Work to do = Change every "collectors" in the rows below to "collected by" and leave everything else as it is.

>> begin Information given

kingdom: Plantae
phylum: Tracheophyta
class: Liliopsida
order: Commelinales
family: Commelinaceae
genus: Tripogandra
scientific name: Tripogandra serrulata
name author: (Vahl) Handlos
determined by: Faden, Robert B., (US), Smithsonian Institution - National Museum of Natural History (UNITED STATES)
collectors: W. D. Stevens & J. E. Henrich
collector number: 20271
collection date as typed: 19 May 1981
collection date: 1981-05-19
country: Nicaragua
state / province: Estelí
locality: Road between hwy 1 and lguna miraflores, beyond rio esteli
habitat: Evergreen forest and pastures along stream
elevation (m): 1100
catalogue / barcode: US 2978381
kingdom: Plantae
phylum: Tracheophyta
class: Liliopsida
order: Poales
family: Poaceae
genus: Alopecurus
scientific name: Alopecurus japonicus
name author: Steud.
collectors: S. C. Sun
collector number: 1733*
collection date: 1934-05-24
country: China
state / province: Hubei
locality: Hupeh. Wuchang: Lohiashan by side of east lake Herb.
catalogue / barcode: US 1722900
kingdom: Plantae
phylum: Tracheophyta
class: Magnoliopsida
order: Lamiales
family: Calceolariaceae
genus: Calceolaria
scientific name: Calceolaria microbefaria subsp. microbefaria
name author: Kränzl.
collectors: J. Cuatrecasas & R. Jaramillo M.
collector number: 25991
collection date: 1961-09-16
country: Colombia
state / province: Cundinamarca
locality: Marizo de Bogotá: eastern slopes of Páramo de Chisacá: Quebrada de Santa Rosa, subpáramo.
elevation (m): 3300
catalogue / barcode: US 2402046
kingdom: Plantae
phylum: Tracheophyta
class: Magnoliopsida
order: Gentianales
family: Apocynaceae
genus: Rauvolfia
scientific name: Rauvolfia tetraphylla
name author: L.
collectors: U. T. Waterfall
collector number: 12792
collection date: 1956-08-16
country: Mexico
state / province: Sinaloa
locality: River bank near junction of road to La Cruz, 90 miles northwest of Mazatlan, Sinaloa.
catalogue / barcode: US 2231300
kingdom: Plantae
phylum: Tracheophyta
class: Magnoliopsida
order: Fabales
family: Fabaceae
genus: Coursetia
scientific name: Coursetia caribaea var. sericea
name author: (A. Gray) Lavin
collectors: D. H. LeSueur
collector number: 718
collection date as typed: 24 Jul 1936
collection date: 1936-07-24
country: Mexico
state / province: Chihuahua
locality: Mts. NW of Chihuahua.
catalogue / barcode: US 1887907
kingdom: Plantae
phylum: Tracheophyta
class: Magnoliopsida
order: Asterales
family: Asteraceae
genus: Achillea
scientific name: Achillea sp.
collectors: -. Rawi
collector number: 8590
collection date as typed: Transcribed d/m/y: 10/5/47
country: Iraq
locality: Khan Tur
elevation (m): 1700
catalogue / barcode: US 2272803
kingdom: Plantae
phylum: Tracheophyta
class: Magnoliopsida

>> end Information given

Complete answer =
kingdom: Plantae
phylum: Tracheophyta
class: Liliopsida
order: Commelinales
family: Commelinaceae
genus: Tripogandra
scientific name: Tripogandra serrulata
name author: (Vahl) Handlos
determined by: Faden, Robert B., (US), Smithsonian Institution - National Museum of Natural History (UNITED STATES)
collected by: W. D. Stevens & J. E. Henrich
collector number: 20271
collection date as typed: 19 May 1981
collection date: 1981-05-19
country: Nicaragua
state / province: Estelí
locality: Road between hwy 1 and lguna miraflores, beyond rio esteli
habitat: Evergreen forest and pastures along stream
elevation (m): 1100
catalogue / barcode: US 2978381
kingdom: Plantae
phylum: Tracheophyta
class: Liliopsida
order: Poales
family: Poaceae
genus: Alopecurus
scientific name: Alopecurus japonicus
name author: Steud.
collected by: S. C. Sun
collector number: 1733*
collection date: 1934-05-24
country: China
state / province: Hubei
locality: Hupeh. Wuchang: Lohiashan by side of east lake Herb.
catalogue / barcode: US 1722900
kingdom: Plantae
phylum: Tracheophyta
class: Magnoliopsida
order: Lamiales
family: Calceolariaceae
genus: Calceolaria
scientific name: Calceolaria microbefaria subsp. microbefaria
name author: Kränzl.
collected by: J. Cuatrecasas & R. Jaramillo M.
collector number: 25991
collection date: 1961-09-16
country: Colombia
state / province: Cundinamarca
locality: Marizo de Bogotá: eastern slopes of Páramo de Chisacá: Quebrada de Santa Rosa, subpáramo.
elevation (m): 3300
catalogue / barcode: US 2402046
kingdom: Plantae
phylum: Tracheophyta
class: Magnoliopsida
order: Gentianales
family: Apocynaceae
genus: Rauvolfia
scientific name: Rauvolfia tetraphylla
name author: L.
collected by: U. T. Waterfall
collector number: 12792
collection date: 1956-08-16
country: Mexico
state / province: Sinaloa
locality: River bank near junction of road to La Cruz, 90 miles northwest of Mazatlan, Sinaloa.
catalogue / barcode: US 2231300
kingdom: Plantae
phylum: Tracheophyta
class: Magnoliopsida
order: Fabales
family: Fabaceae
genus: Coursetia
scientific name: Coursetia caribaea var. sericea
name author: (A. Gray) Lavin
collected by: D. H. LeSueur
collector number: 718
collection date as typed: 24 Jul 1936
collection date: 1936-07-24
country: Mexico
state / province: Chihuahua
locality: Mts. NW of Chihuahua.
catalogue / barcode: US 1887907
kingdom: Plantae
phylum: Tracheophyta
class: Magnoliopsida
order: Asterales
family: Asteraceae
genus: Achillea
scientific name: Achillea sp.
collected by: -. Rawi
collector number: 8590
collection date as typed: Transcribed d/m/y: 10/5/47
country: Iraq
locality: Khan Tur
elevation (m): 1700
catalogue / barcode: US 2272803
kingdom: Plantae
phylum: Tracheophyta
class: Magnoliopsida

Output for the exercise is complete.